What you need to do - Rewrite every line of the entries below as a Markdown table with two columns, Row and Line. Number the rows in order and leave out blank lines.
-- start of Listed records --
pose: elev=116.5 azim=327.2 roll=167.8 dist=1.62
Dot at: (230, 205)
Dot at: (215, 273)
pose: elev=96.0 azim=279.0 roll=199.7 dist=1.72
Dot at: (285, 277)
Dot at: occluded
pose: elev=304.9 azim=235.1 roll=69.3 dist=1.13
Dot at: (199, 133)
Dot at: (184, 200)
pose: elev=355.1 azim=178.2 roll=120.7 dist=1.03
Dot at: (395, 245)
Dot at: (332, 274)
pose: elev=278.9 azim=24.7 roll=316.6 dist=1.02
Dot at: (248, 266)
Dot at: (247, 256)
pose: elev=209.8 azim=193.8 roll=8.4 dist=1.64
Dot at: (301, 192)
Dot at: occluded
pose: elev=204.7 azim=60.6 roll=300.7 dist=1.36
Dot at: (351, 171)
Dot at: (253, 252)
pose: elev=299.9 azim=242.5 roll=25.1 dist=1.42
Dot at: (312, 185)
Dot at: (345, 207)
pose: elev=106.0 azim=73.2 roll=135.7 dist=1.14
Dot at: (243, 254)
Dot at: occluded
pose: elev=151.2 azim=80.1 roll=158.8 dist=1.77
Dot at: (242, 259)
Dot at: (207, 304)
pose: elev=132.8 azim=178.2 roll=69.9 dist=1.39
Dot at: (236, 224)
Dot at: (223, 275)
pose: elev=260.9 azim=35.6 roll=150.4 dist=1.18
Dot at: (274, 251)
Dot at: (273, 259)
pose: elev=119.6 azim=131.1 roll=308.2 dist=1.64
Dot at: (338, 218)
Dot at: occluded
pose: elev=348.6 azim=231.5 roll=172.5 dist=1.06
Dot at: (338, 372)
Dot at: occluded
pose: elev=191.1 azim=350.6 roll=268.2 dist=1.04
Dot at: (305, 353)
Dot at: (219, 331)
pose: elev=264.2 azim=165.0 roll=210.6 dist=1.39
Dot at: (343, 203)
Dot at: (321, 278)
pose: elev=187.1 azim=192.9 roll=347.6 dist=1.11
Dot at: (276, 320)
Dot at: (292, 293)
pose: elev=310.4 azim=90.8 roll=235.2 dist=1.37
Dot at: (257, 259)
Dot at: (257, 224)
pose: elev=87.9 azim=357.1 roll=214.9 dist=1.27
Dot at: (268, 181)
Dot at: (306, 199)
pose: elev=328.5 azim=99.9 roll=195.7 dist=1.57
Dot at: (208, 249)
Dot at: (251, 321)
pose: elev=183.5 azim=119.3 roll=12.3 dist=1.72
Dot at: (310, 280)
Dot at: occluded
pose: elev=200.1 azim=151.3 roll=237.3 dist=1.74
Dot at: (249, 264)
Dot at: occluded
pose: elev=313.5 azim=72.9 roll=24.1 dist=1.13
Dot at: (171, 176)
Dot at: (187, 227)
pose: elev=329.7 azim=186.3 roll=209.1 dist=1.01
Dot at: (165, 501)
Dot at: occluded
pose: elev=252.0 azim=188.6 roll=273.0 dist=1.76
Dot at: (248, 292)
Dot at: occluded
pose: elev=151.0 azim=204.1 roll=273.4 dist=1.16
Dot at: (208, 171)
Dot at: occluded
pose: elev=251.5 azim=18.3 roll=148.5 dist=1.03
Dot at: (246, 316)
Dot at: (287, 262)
-- end of Listed records --
Correct response -
| Row | Line |
|---|---|
| 1 | pose: elev=116.5 azim=327.2 roll=167.8 dist=1.62 |
| 2 | Dot at: (230, 205) |
| 3 | Dot at: (215, 273) |
| 4 | pose: elev=96.0 azim=279.0 roll=199.7 dist=1.72 |
| 5 | Dot at: (285, 277) |
| 6 | Dot at: occluded |
| 7 | pose: elev=304.9 azim=235.1 roll=69.3 dist=1.13 |
| 8 | Dot at: (199, 133) |
| 9 | Dot at: (184, 200) |
| 10 | pose: elev=355.1 azim=178.2 roll=120.7 dist=1.03 |
| 11 | Dot at: (395, 245) |
| 12 | Dot at: (332, 274) |
| 13 | pose: elev=278.9 azim=24.7 roll=316.6 dist=1.02 |
| 14 | Dot at: (248, 266) |
| 15 | Dot at: (247, 256) |
| 16 | pose: elev=209.8 azim=193.8 roll=8.4 dist=1.64 |
| 17 | Dot at: (301, 192) |
| 18 | Dot at: occluded |
| 19 | pose: elev=204.7 azim=60.6 roll=300.7 dist=1.36 |
| 20 | Dot at: (351, 171) |
| 21 | Dot at: (253, 252) |
| 22 | pose: elev=299.9 azim=242.5 roll=25.1 dist=1.42 |
| 23 | Dot at: (312, 185) |
| 24 | Dot at: (345, 207) |
| 25 | pose: elev=106.0 azim=73.2 roll=135.7 dist=1.14 |
| 26 | Dot at: (243, 254) |
| 27 | Dot at: occluded |
| 28 | pose: elev=151.2 azim=80.1 roll=158.8 dist=1.77 |
| 29 | Dot at: (242, 259) |
| 30 | Dot at: (207, 304) |
| 31 | pose: elev=132.8 azim=178.2 roll=69.9 dist=1.39 |
| 32 | Dot at: (236, 224) |
| 33 | Dot at: (223, 275) |
| 34 | pose: elev=260.9 azim=35.6 roll=150.4 dist=1.18 |
| 35 | Dot at: (274, 251) |
| 36 | Dot at: (273, 259) |
| 37 | pose: elev=119.6 azim=131.1 roll=308.2 dist=1.64 |
| 38 | Dot at: (338, 218) |
| 39 | Dot at: occluded |
| 40 | pose: elev=348.6 azim=231.5 roll=172.5 dist=1.06 |
| 41 | Dot at: (338, 372) |
| 42 | Dot at: occluded |
| 43 | pose: elev=191.1 azim=350.6 roll=268.2 dist=1.04 |
| 44 | Dot at: (305, 353) |
| 45 | Dot at: (219, 331) |
| 46 | pose: elev=264.2 azim=165.0 roll=210.6 dist=1.39 |
| 47 | Dot at: (343, 203) |
| 48 | Dot at: (321, 278) |
| 49 | pose: elev=187.1 azim=192.9 roll=347.6 dist=1.11 |
| 50 | Dot at: (276, 320) |
| 51 | Dot at: (292, 293) |
| 52 | pose: elev=310.4 azim=90.8 roll=235.2 dist=1.37 |
| 53 | Dot at: (257, 259) |
| 54 | Dot at: (257, 224) |
| 55 | pose: elev=87.9 azim=357.1 roll=214.9 dist=1.27 |
| 56 | Dot at: (268, 181) |
| 57 | Dot at: (306, 199) |
| 58 | pose: elev=328.5 azim=99.9 roll=195.7 dist=1.57 |
| 59 | Dot at: (208, 249) |
| 60 | Dot at: (251, 321) |
| 61 | pose: elev=183.5 azim=119.3 roll=12.3 dist=1.72 |
| 62 | Dot at: (310, 280) |
| 63 | Dot at: occluded |
| 64 | pose: elev=200.1 azim=151.3 roll=237.3 dist=1.74 |
| 65 | Dot at: (249, 264) |
| 66 | Dot at: occluded |
| 67 | pose: elev=313.5 azim=72.9 roll=24.1 dist=1.13 |
| 68 | Dot at: (171, 176) |
| 69 | Dot at: (187, 227) |
| 70 | pose: elev=329.7 azim=186.3 roll=209.1 dist=1.01 |
| 71 | Dot at: (165, 501) |
| 72 | Dot at: occluded |
| 73 | pose: elev=252.0 azim=188.6 roll=273.0 dist=1.76 |
| 74 | Dot at: (248, 292) |
| 75 | Dot at: occluded |
| 76 | pose: elev=151.0 azim=204.1 roll=273.4 dist=1.16 |
| 77 | Dot at: (208, 171) |
| 78 | Dot at: occluded |
| 79 | pose: elev=251.5 azim=18.3 roll=148.5 dist=1.03 |
| 80 | Dot at: (246, 316) |
| 81 | Dot at: (287, 262) |